The current mission is to keep a small team of scientists alive on a mostly unsurveyed alien planet, but when something goes wrong at the other survey site on the other side of the world, all of them are thrown into a whole different struggle than they were prepared for.
SecUnits—Security Units—are partially biological and partially synthetic, androgynous, very hard to kill, and not meant to have opinions, names or personalities. They're not supposed to act like people at all. The fact that this one does starts the story off on interesting footing from page one. That it likes TV better than reality makes it instantly relatable, despite not being human, and the sarcastic honesty the story is told in makes it fun to read and easy to get involved with.
All Systems Red is an introduction to a universe full of corporate entities and colonialism blended with capitalism into something that might turn out to be a fine dystopia, but it also feels like its own story with its own beginning, middle, and end.
It's snappy, wry, charmingly awkward, and brings up a lot of details that build a world while mattering specifically to the events at hand—the trick of good worldbuilding. It's the story of a SecUnit struggling with the confines of its reality and the reality of its actual self, all while trying to do the job it doesn't really want to do, but no one else can.

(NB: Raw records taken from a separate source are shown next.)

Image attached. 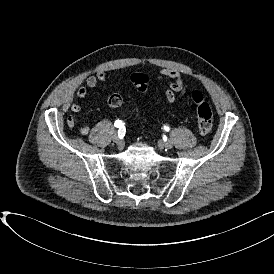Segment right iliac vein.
<instances>
[{"mask_svg":"<svg viewBox=\"0 0 274 274\" xmlns=\"http://www.w3.org/2000/svg\"><path fill=\"white\" fill-rule=\"evenodd\" d=\"M113 141L119 146L123 144V141L117 136V134L113 136Z\"/></svg>","mask_w":274,"mask_h":274,"instance_id":"63e3f726","label":"right iliac vein"}]
</instances>
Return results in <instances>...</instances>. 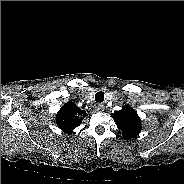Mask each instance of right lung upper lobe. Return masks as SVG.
Returning a JSON list of instances; mask_svg holds the SVG:
<instances>
[{
    "mask_svg": "<svg viewBox=\"0 0 184 184\" xmlns=\"http://www.w3.org/2000/svg\"><path fill=\"white\" fill-rule=\"evenodd\" d=\"M87 115L85 110H81L72 101L67 102L56 115V124L64 132H72L78 127L83 118Z\"/></svg>",
    "mask_w": 184,
    "mask_h": 184,
    "instance_id": "right-lung-upper-lobe-1",
    "label": "right lung upper lobe"
}]
</instances>
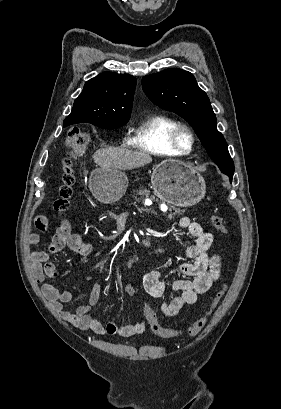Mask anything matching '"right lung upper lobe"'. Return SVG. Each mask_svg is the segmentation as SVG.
Masks as SVG:
<instances>
[{
	"label": "right lung upper lobe",
	"mask_w": 281,
	"mask_h": 409,
	"mask_svg": "<svg viewBox=\"0 0 281 409\" xmlns=\"http://www.w3.org/2000/svg\"><path fill=\"white\" fill-rule=\"evenodd\" d=\"M136 78L128 74L104 72L89 80L74 102L63 126L76 123H127L135 91Z\"/></svg>",
	"instance_id": "cb5924a9"
}]
</instances>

At under 200 pages, like all the Tor mini novels, it's a quick read, and there's something of old scifi to the feel of it: robots, alien planets, intrigue, adventures on the edge of known space—all in half of the length of a more recent-style novel.

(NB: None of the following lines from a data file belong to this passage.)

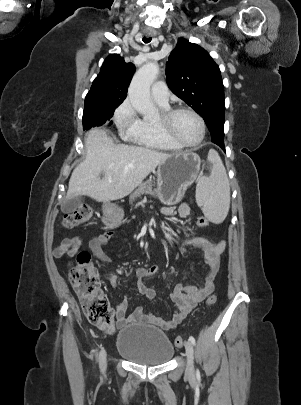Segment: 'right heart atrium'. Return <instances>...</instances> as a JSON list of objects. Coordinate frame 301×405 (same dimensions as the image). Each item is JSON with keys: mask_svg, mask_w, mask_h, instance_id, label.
Segmentation results:
<instances>
[{"mask_svg": "<svg viewBox=\"0 0 301 405\" xmlns=\"http://www.w3.org/2000/svg\"><path fill=\"white\" fill-rule=\"evenodd\" d=\"M115 123L123 134H128L139 121L137 113L129 99H125L114 112Z\"/></svg>", "mask_w": 301, "mask_h": 405, "instance_id": "1", "label": "right heart atrium"}]
</instances>
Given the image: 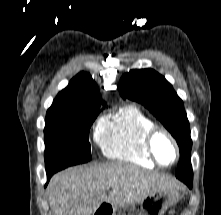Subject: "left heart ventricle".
<instances>
[{"instance_id": "1", "label": "left heart ventricle", "mask_w": 221, "mask_h": 215, "mask_svg": "<svg viewBox=\"0 0 221 215\" xmlns=\"http://www.w3.org/2000/svg\"><path fill=\"white\" fill-rule=\"evenodd\" d=\"M155 148L159 159L163 163H170L174 153L170 142L163 136H159L155 143Z\"/></svg>"}]
</instances>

But it's also got the modern feel of a serial TV series like Dark Matter or Killjoys: the antihero against the corporate framework that rules the galaxy but isn't fair. It's just starting to get into what it means to be free, to have free will, and to make choices about life.
Plus, the comparison of reality with the stories Murderbot watches in its downtime is clever and fun, and keeps the deeper themes from taking over and getting too big for such a short book. And the quirk of behavior that allowed it to want to watch the shows also gave it an edge in beating the bad guys, which is a nice change from all the advice saying we should all watch less TV.
All in all, it's fun, and it's very interesting. Can't wait to see what Murderbot does next.